CONSIGNE:
À partir du texte fourni sur MonSenior, répondez s'il vous plaît aux trois points suivants.
(a) Combien d'années d'expérience minimum MonSenior exige-t-il des professionnels du médico-social ?
(b) À quelles personnes ce mode de vie sédentaire est-il destiné ?
(c) Que met MonSenior à la disposition des professionnels une fois qu'ils sont agréés ?

TEXTE FOURNI:
○ ○ ○

CP : Nous les conseillons et les aidons à obtenir leur agrément. Chez MonSenior, nous avons choisi de travailler uniquement avec des professionnels du médico-social ayant au minimum cinq ans d’expérience — auxiliaires de vie, aides-soignants, infirmières ou aides médico-psychologiques — avec en moyenne dix ans de pratique. Car il s’agit d’un mode de vie sédentaire, destiné à des personnes en recherche de stabilité. Nous les accompagnons dans toutes les démarches administratives et, une fois agréés, nous mettons à leur disposition des outils pour les aider à trouver un équilibre dans ce mode de vie intense, 24 h sur 24 et 7 jours sur 7, auprès de personnes fragiles.

○ ○ ○

DONNÉES EXTRAITES:
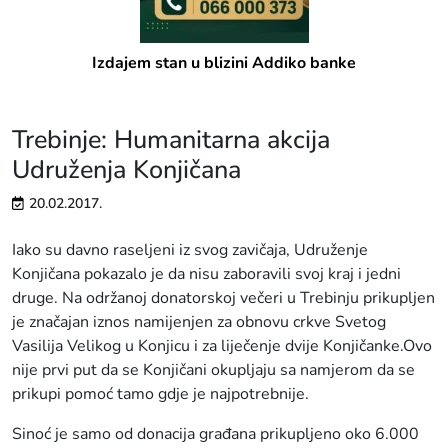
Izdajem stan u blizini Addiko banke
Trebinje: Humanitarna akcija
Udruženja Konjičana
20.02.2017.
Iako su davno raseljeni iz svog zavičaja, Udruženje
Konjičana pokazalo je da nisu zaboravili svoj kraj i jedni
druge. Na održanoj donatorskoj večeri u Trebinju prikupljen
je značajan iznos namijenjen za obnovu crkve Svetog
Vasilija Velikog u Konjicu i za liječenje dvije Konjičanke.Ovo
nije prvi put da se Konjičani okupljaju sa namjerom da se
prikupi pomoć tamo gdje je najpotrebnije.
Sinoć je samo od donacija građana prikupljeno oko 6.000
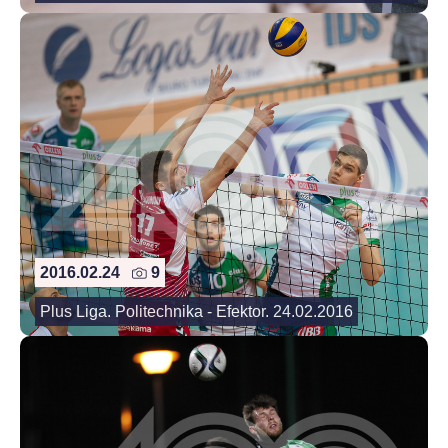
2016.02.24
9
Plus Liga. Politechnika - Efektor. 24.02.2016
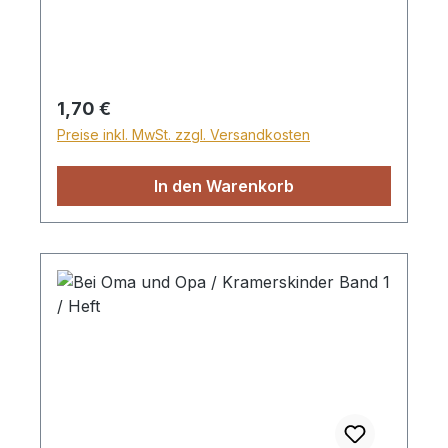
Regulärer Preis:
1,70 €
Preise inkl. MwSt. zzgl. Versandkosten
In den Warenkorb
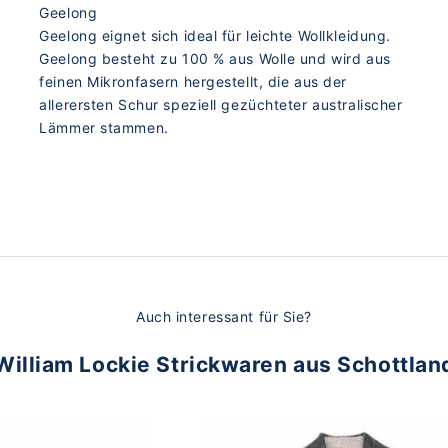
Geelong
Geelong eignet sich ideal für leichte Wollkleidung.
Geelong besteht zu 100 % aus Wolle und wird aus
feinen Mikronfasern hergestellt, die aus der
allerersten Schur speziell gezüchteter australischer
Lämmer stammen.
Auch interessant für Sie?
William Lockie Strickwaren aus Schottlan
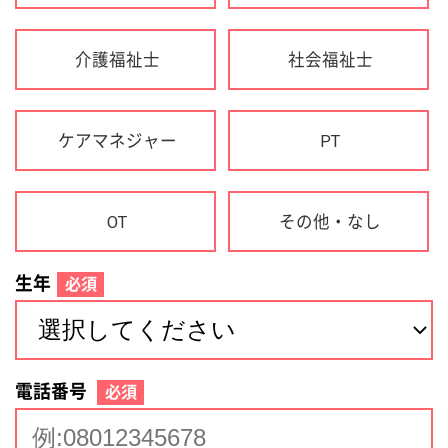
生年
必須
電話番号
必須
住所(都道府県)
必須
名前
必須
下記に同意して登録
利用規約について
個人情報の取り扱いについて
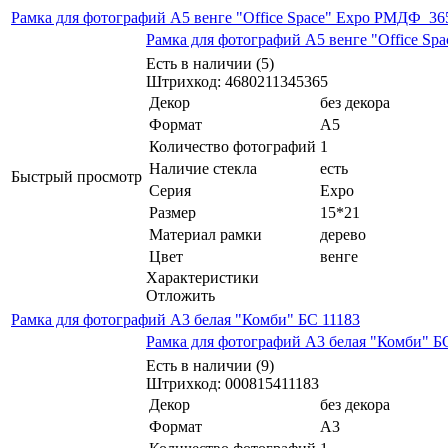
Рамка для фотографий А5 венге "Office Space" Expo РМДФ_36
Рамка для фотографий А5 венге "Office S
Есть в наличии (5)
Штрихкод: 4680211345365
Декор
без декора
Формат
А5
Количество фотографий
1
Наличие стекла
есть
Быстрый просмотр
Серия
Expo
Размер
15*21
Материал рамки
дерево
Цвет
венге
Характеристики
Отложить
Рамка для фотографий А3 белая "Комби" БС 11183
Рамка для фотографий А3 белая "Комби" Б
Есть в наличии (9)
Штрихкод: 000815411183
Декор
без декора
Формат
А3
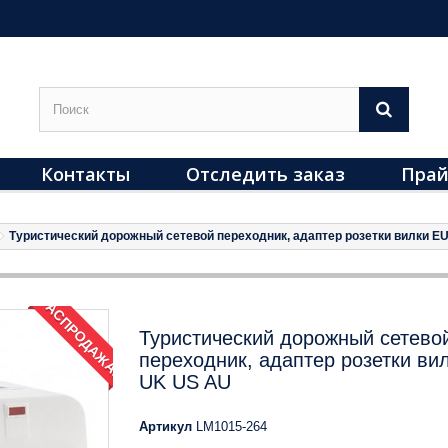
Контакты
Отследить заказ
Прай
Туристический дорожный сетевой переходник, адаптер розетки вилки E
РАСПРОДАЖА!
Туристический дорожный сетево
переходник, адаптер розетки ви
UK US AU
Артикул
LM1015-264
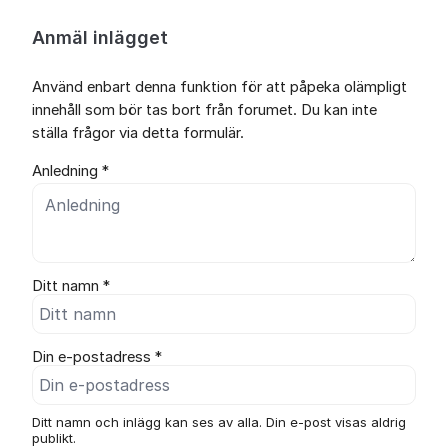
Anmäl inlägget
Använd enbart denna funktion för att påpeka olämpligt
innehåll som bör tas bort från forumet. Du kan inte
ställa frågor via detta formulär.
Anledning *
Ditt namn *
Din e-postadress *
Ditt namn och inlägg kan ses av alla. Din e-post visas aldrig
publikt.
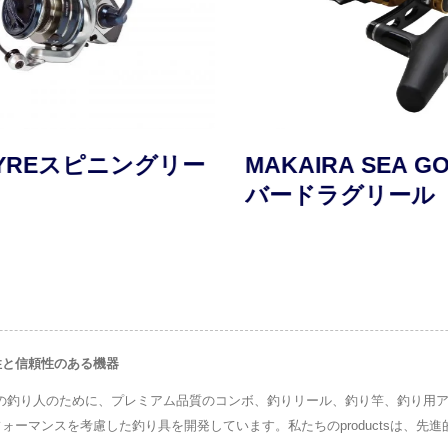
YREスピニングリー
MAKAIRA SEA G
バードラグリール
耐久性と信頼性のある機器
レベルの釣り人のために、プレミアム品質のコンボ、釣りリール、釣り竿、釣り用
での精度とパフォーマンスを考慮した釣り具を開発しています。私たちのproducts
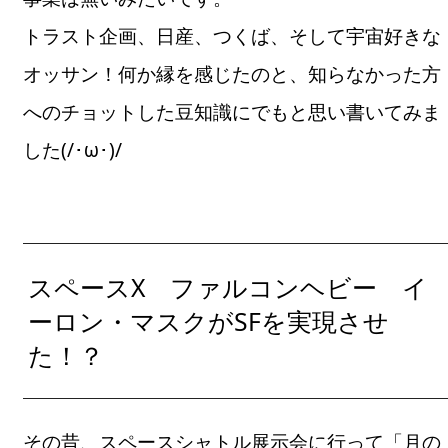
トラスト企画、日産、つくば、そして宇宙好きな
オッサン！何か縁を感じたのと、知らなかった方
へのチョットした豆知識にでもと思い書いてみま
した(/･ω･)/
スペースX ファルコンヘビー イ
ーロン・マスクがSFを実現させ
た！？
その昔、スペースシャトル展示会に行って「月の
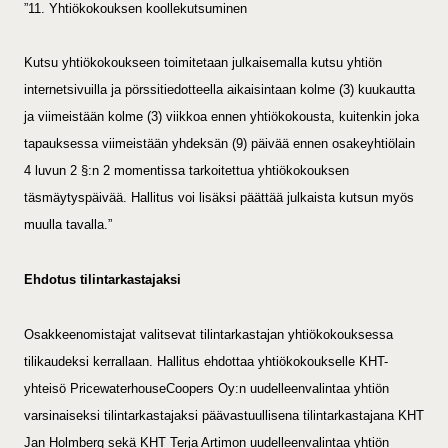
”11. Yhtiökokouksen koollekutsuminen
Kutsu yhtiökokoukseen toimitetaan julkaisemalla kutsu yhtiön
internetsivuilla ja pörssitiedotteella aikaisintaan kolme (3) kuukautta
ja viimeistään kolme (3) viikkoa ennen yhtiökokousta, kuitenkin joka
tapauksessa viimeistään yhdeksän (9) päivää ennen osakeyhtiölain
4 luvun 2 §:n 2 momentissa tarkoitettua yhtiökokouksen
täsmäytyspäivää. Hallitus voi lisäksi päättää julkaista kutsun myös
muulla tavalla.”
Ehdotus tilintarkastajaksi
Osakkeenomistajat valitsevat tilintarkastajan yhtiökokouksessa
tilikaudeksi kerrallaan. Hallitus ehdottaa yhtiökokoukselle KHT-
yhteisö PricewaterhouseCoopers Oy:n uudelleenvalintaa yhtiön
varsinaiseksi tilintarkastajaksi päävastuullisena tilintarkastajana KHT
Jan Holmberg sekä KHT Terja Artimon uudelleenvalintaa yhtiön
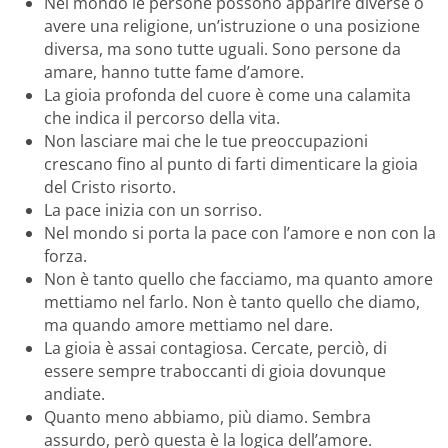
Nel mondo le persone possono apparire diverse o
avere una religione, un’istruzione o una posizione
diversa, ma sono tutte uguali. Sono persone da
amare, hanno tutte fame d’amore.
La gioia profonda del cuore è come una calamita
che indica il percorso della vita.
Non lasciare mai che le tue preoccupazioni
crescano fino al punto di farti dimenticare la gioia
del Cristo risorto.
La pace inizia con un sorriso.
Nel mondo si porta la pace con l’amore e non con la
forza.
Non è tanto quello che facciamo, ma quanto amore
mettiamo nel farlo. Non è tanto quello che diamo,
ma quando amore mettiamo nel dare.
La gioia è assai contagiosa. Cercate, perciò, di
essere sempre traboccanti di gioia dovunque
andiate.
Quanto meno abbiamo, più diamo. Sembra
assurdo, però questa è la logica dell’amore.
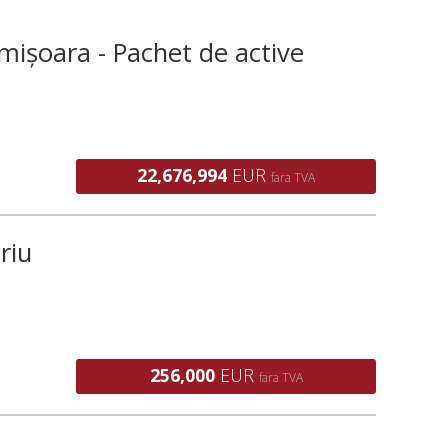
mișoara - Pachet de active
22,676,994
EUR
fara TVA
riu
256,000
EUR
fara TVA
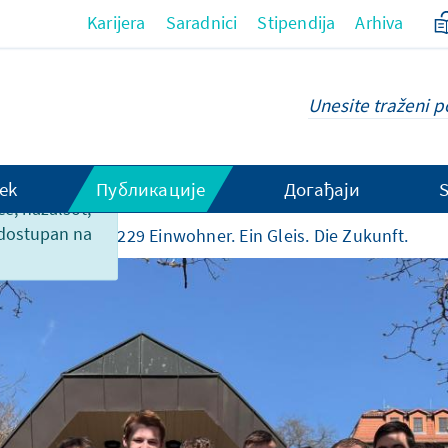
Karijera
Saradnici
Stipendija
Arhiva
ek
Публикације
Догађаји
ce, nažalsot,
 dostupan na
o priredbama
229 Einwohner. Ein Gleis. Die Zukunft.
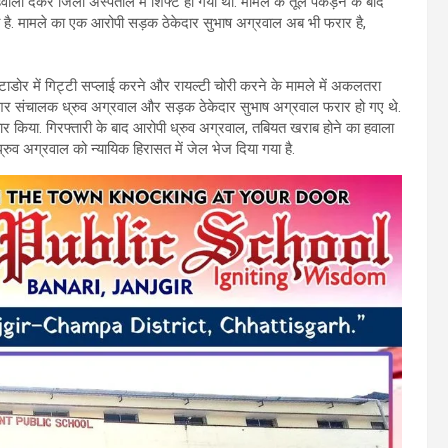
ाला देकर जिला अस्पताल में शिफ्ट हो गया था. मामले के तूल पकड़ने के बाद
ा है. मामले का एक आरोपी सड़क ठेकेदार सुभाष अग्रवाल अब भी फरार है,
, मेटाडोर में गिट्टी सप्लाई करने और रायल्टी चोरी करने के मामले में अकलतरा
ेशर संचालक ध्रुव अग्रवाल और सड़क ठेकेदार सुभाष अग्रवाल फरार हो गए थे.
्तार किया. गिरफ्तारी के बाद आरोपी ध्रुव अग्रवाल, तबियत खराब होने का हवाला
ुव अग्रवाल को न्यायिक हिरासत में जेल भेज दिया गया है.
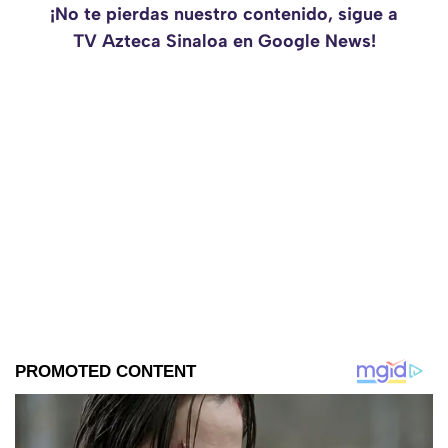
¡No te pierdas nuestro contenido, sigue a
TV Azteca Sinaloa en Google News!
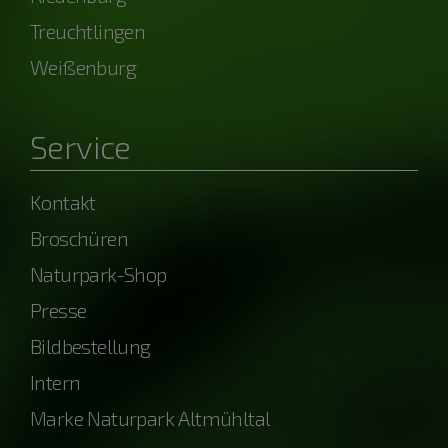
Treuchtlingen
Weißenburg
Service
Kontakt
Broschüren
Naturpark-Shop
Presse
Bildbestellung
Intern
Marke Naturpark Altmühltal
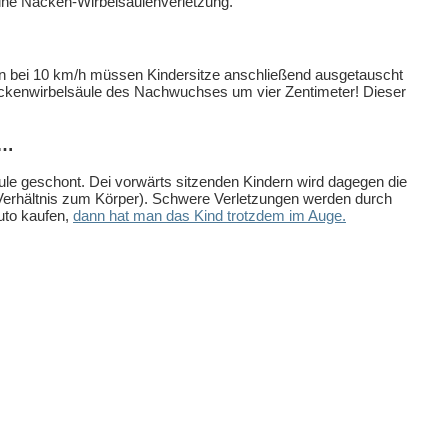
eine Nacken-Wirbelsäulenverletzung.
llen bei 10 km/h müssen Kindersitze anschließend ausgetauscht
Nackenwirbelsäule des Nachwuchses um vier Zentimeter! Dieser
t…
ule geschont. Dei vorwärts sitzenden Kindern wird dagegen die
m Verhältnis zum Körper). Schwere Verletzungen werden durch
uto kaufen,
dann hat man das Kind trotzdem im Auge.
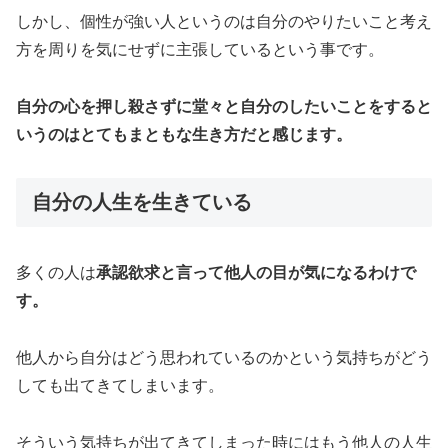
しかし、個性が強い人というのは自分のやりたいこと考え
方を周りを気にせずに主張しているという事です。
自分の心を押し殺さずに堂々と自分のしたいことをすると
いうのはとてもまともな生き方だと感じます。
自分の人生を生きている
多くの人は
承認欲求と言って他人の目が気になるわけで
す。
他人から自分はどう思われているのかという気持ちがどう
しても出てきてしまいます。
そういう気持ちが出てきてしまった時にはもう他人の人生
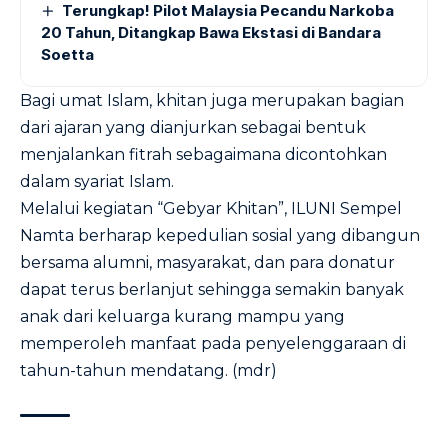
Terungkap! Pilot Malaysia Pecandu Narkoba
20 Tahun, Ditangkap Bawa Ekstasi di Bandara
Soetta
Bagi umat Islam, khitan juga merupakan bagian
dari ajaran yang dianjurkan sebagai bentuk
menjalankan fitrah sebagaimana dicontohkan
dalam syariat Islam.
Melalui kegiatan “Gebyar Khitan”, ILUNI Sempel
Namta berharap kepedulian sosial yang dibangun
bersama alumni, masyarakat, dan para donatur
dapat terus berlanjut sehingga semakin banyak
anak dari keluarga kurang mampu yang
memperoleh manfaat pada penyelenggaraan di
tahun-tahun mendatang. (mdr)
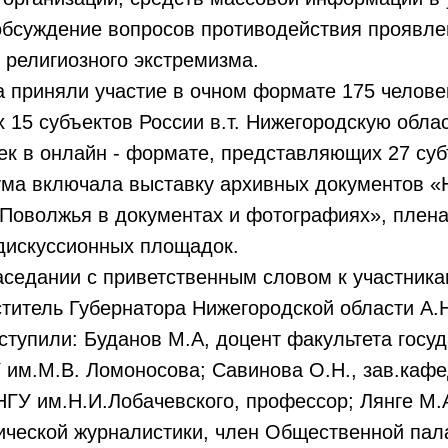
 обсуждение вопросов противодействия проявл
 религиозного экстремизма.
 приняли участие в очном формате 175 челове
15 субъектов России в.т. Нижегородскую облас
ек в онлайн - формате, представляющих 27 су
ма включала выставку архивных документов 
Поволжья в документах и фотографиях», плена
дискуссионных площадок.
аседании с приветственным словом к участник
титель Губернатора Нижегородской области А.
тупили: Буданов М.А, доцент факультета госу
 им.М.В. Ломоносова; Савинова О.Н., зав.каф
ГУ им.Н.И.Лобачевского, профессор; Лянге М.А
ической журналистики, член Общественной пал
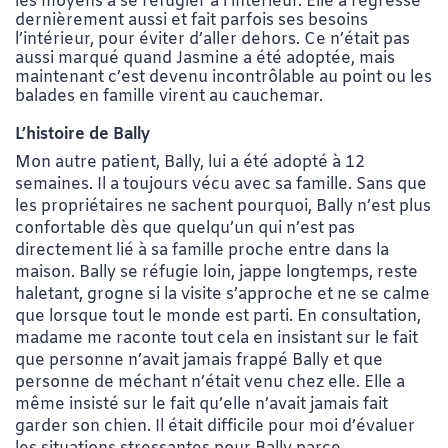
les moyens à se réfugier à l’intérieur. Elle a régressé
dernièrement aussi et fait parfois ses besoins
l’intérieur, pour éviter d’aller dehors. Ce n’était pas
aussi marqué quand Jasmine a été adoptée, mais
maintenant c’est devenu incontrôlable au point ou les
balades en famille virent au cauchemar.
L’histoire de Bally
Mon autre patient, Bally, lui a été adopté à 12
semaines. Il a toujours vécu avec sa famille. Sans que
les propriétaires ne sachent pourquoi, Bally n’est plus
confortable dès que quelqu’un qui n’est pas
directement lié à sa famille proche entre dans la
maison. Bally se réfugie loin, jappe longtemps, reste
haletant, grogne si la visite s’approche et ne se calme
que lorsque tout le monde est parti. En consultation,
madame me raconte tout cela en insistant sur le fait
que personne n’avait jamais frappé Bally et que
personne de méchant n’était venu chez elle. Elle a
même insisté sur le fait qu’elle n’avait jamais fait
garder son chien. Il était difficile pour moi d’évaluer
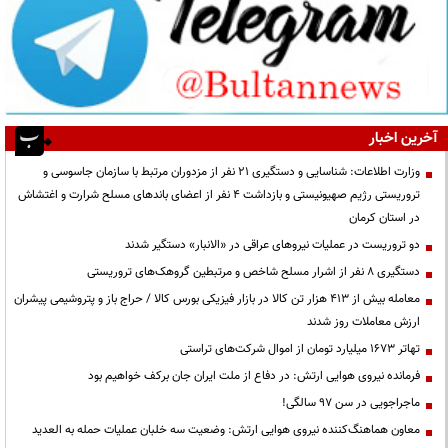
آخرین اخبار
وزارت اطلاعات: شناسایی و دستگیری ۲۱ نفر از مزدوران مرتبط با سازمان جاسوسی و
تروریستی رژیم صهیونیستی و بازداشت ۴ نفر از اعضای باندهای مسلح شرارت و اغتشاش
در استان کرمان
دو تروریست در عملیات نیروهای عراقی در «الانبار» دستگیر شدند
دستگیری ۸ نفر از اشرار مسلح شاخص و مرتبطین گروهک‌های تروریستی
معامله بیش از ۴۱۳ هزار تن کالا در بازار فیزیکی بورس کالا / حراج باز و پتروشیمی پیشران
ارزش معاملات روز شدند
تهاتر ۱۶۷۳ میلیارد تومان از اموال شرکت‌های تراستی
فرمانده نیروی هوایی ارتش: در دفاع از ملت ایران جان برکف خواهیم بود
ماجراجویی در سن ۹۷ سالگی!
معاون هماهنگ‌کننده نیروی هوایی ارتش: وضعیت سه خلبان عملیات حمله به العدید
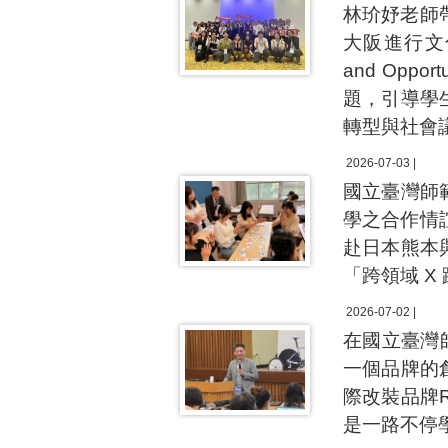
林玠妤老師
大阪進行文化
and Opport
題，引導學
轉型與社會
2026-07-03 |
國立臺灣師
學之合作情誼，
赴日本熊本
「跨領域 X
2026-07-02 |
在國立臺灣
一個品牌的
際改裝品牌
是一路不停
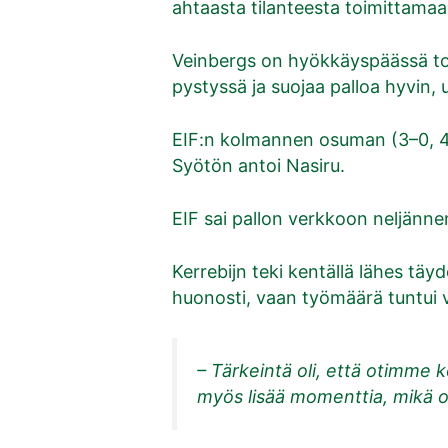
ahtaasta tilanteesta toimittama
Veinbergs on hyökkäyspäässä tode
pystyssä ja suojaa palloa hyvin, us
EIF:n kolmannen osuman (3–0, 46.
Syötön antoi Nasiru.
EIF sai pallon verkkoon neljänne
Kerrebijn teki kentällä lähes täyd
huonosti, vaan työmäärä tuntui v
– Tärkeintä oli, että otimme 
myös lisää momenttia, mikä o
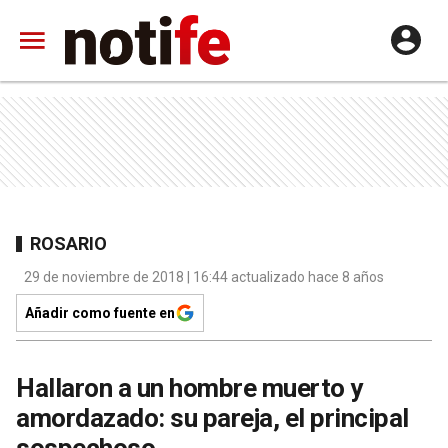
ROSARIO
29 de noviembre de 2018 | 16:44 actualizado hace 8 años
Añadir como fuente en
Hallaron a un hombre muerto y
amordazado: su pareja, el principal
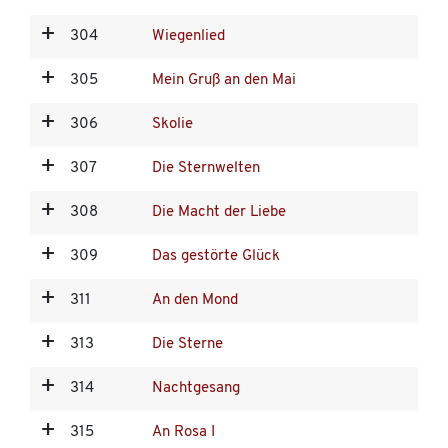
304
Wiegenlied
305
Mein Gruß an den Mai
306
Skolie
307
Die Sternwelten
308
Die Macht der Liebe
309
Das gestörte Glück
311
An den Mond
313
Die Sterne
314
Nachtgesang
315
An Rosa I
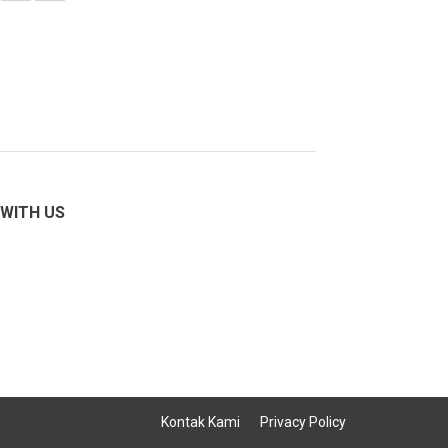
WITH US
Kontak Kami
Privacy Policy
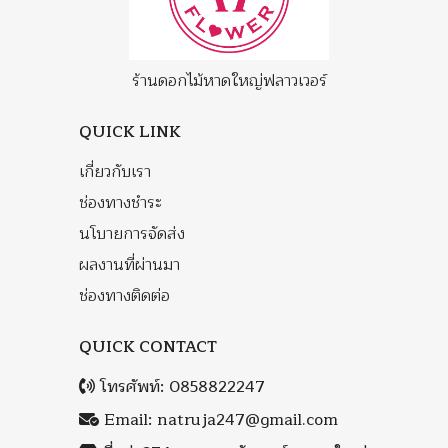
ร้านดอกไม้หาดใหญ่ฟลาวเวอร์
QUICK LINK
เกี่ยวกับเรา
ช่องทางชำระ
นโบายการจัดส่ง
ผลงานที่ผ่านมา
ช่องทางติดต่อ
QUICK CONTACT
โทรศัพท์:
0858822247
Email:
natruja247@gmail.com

○ ○ ○

RÉPONSE:
(a) Au minimum cinq ans d'expérience.
(b) À des personnes en recherche de stabilité.
(c) Des outils pour les aider à trouver un équilibre dans ce mode de vie intense, 24 h sur 24 et 7 jours sur 7, auprès de personnes fragiles.